Straßenraum in Begegnungs- und Erholungsraum umwandeln

"Insbesondere in dicht bebauten Stadtgebieten müssen die Verkehrsflächen in Zukunft stärker für verschiedene Nutzungen zur Verfügung stehen", fordert Kerstin Heuer, Grüne Sprecherin für Bauen. "Eine Möglichkeit wäre Anwohnern zu ermöglichen, Straßenraum zum Begegnungs- und Erholungsraum umzunutzen. Dabei bietet sich auch die Gelegenheit, mobiles Grün zu schaffen", ergänzt Tina Prietz, Grüne Sprecherin für Klimaschutz und Partizipation.

Dies trage zu einer besseren Aufenthaltsqualität bei und reduziere die Aufheizung durch Verschattung sowie die kühlende Wirkung von Pflanzen. Die Stadtratsfraktion Grüne/Grüne Liste hat nun beantragt, die notwendigen Voraussetzung für eine solche temporäre Umnutzungen zu schaffen: Die Stadtverwaltung soll geeignetes Straßenmobiliar in Kombination von Sitzgelegenheit und Bepflanzung anbieten und die notwendigen Gelder dafür bereitstellen.

Autofreier Sonntag einmal im Monat

Zusammen mit der Klimaliste fordern die Grünen darüber hinaus einmal im Monat einen autofreien Sonntag in der Erlanger Innenstadt. Bei Älteren werden Erinnerungen an 1973 wach. Klimaschutz oder lebenswerte Städte spielten damals allerdings keine Rolle.

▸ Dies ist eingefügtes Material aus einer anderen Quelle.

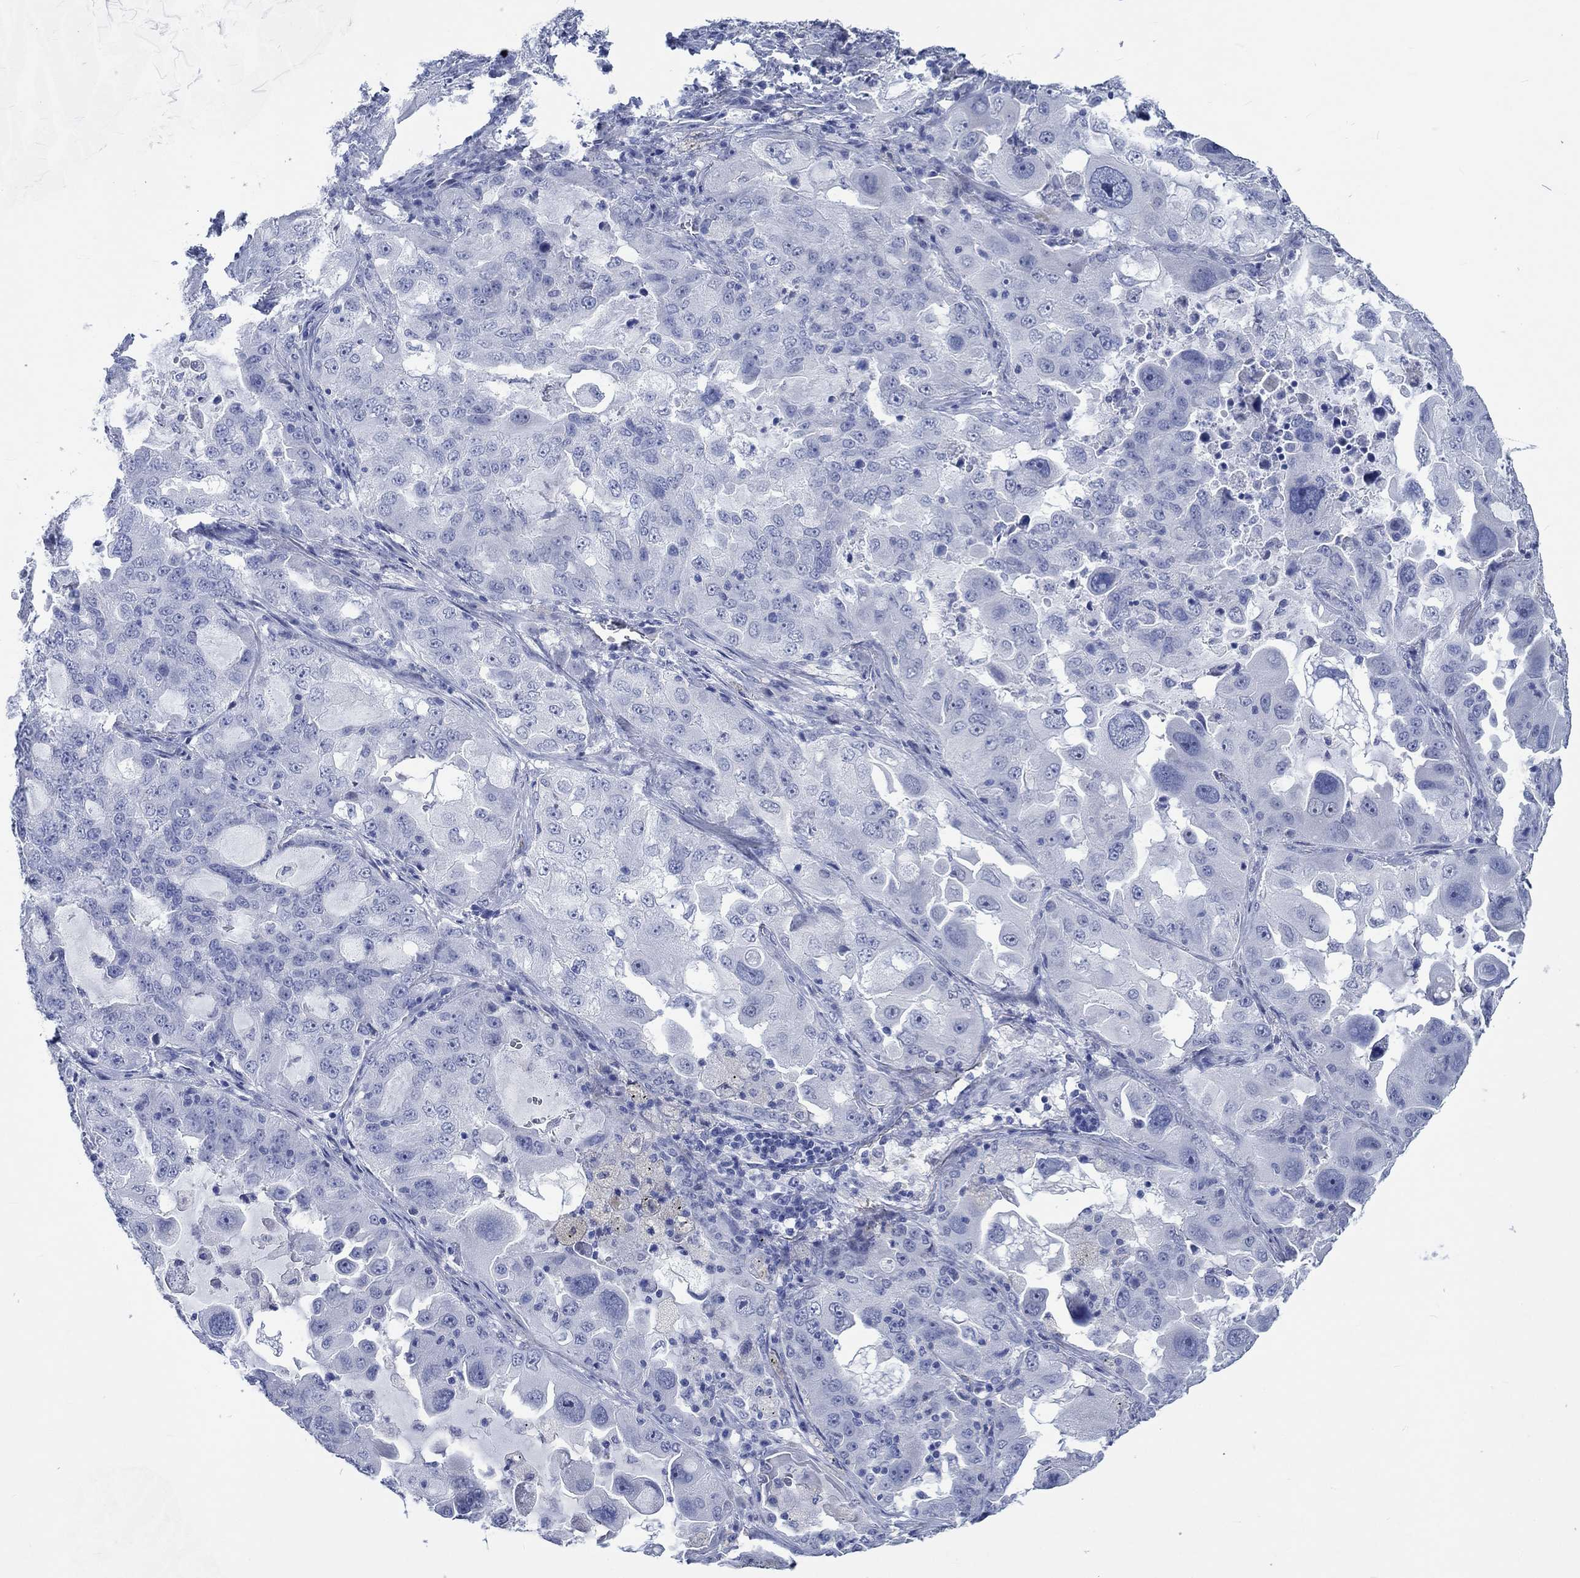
{"staining": {"intensity": "negative", "quantity": "none", "location": "none"}, "tissue": "lung cancer", "cell_type": "Tumor cells", "image_type": "cancer", "snomed": [{"axis": "morphology", "description": "Adenocarcinoma, NOS"}, {"axis": "topography", "description": "Lung"}], "caption": "Immunohistochemistry (IHC) photomicrograph of lung adenocarcinoma stained for a protein (brown), which exhibits no expression in tumor cells.", "gene": "C4orf47", "patient": {"sex": "female", "age": 61}}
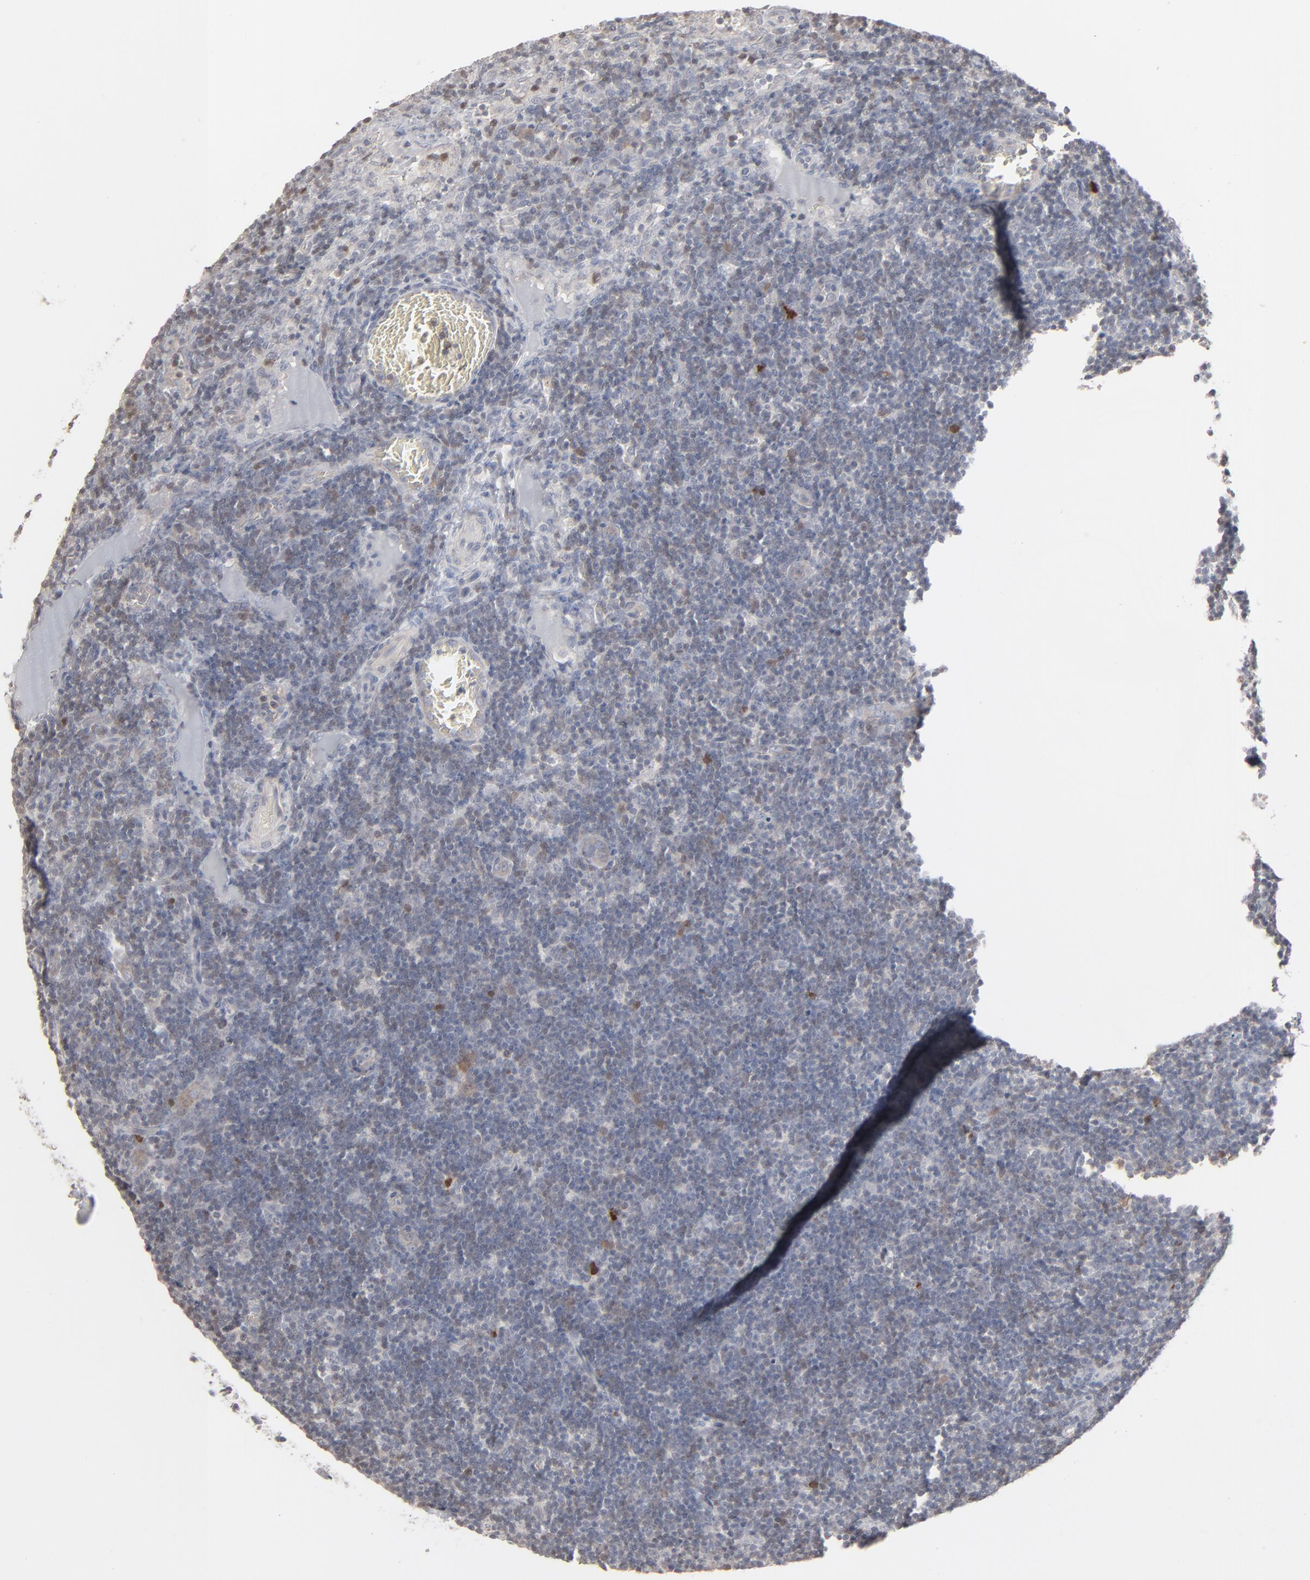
{"staining": {"intensity": "weak", "quantity": "<25%", "location": "cytoplasmic/membranous"}, "tissue": "lymph node", "cell_type": "Germinal center cells", "image_type": "normal", "snomed": [{"axis": "morphology", "description": "Normal tissue, NOS"}, {"axis": "morphology", "description": "Inflammation, NOS"}, {"axis": "topography", "description": "Lymph node"}, {"axis": "topography", "description": "Salivary gland"}], "caption": "An IHC photomicrograph of unremarkable lymph node is shown. There is no staining in germinal center cells of lymph node. (Brightfield microscopy of DAB immunohistochemistry at high magnification).", "gene": "STAT4", "patient": {"sex": "male", "age": 3}}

"Alle Menschen wollen lebenswerte Städte", sagt Paulus Guter von der AG Verkehrswende der Klimaliste. Paulus Guter weiter: "Wie könnten unsere Städte aussehen, wenn nicht ein großer Teil der Fläche für Fortbewegungsmittel reserviert sind, die 23 Stunden am Tag nur rumstehen? Wie könnten wir diese Flächen mit der Kreativität der Bevölkerung anders gestalten, zumindest einmal im Monat? Wie wäre es, wenn wir ohne Abgase und Verkehrslärm Freunde und Nachbarn begegnen, gemeinsam Inliner fahren können oder wenn Kinder ohne Gefahr auf der Straße spielen können?"

Die Idee der autofreien Innenstädte wurde auch schon vom Allgemeinen Deutschen Fahrrad-Club (ADFC) Deutschland gelobt. Sie animiert, so der ADFC, Menschen zu mehr aktiver Bewegung und macht das Fahrrad als Verkehrsmittel attraktiv.